* Activity 1 *
List every government, body, or group of people named in the passage on Iran sanctions relief.
* Activity 2 *
Reproduce everything in the passage on Iran sanctions relief from "So there is" down to "require congressional action.".

* Given passage *
So there is an important role for Congress to play. There has been on the front end in terms of getting us to this situation. That's why the administration has continued to carefully brief on a regular basis in detailed fashion, even in classified settings, the details and progress that are being made in these negotiations, because the administration considers, frankly, Democrats and Republicans in Congress to be partners in this effort. And, ultimately, when it comes to offering up statutory sanctions relief, essentially providing significant relief from the congressionally passed sanctions -- that will require congressional action.

But the fact of the matter is, Jon, what we're envisioning as we work on this agreement is not offering significant sanctions relief at the beginning, that ultimately we're talking about a phased agreement where Iran will start to take some steps and the international community will start to offer some relief. And that is consistent with verifying that Iran is serious about living up to their end of the deal.

Justin. You look much closer than you usually are, so congratulations on your new seat.

* Provided records *
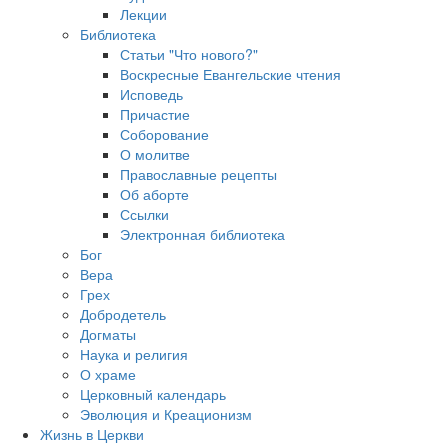
Лекции
Библиотека
Статьи "Что нового?"
Воскресные Евангельские чтения
Исповедь
Причастие
Соборование
О молитве
Православные рецепты
Об аборте
Ссылки
Электронная библиотека
Бог
Вера
Грех
Добродетель
Догматы
Наука и религия
О храме
Церковный календарь
Эволюция и Креационизм
Жизнь в Церкви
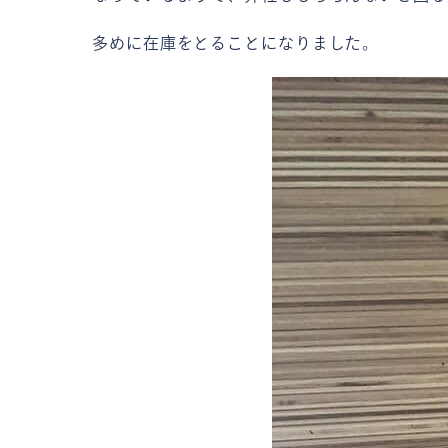
多めに在庫をとることになりました。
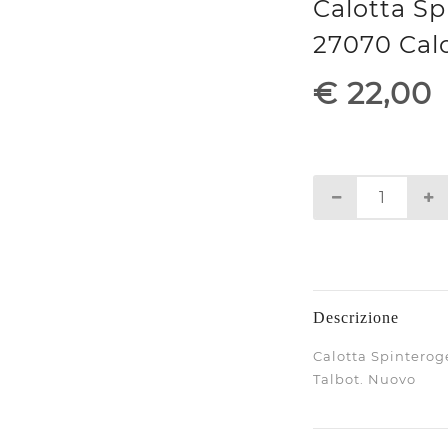
Calotta S
27070 Cal
€ 22,00
Descrizione
Calotta Spinterog
Talbot. Nuovo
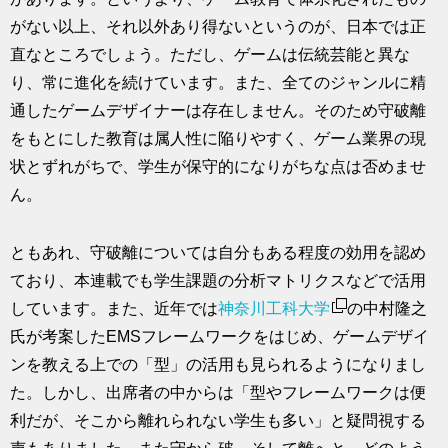
がない以上、それ以外あり得ないというのが、日本では正
直なところでしょう。ただし、ゲームは伝統芸能と異な
り、常に進化を続けています。また、全てのジャンルに精
通したゲームデザイナーは存在しません。そのため守破離
をもとにした教育は属人性に陥りやすく、ゲーム業界の現
状とずれがちで、学生が保守的になりがちな点は否めませ
ん。
ともあれ、守破離については自分もある程度の効用を認め
ており、本連載でも学生課題の分析マトリクスなどで活用
しています。また、近年では
神奈川工科大学
の中村隆之
氏が考案したEMSフレームワークをはじめ、ゲームデザイ
ンを教える上での「型」の活用も見られるようになりまし
た。しかし、出席者の中からは「型やフレームワークは便
利だが、そこから離れられない学生も多い」と疑問視する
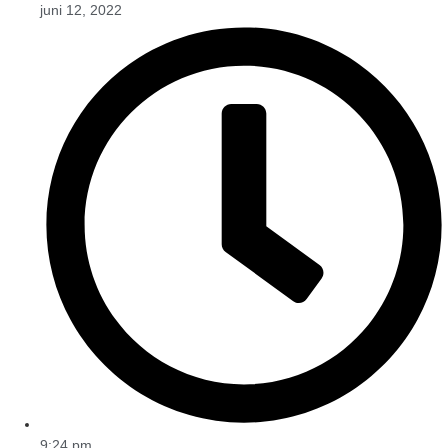
juni 12, 2022
9:24 pm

* Exercise output 1 *
Congress, the administration, Democrats, Republicans, Iran, the international community

* Exercise output 2 *
So there is an important role for Congress to play. There has been on the front end in terms of getting us to this situation. That's why the administration has continued to carefully brief on a regular basis in detailed fashion, even in classified settings, the details and progress that are being made in these negotiations, because the administration considers, frankly, Democrats and Republicans in Congress to be partners in this effort. And, ultimately, when it comes to offering up statutory sanctions relief, essentially providing significant relief from the congressionally passed sanctions -- that will require congressional action.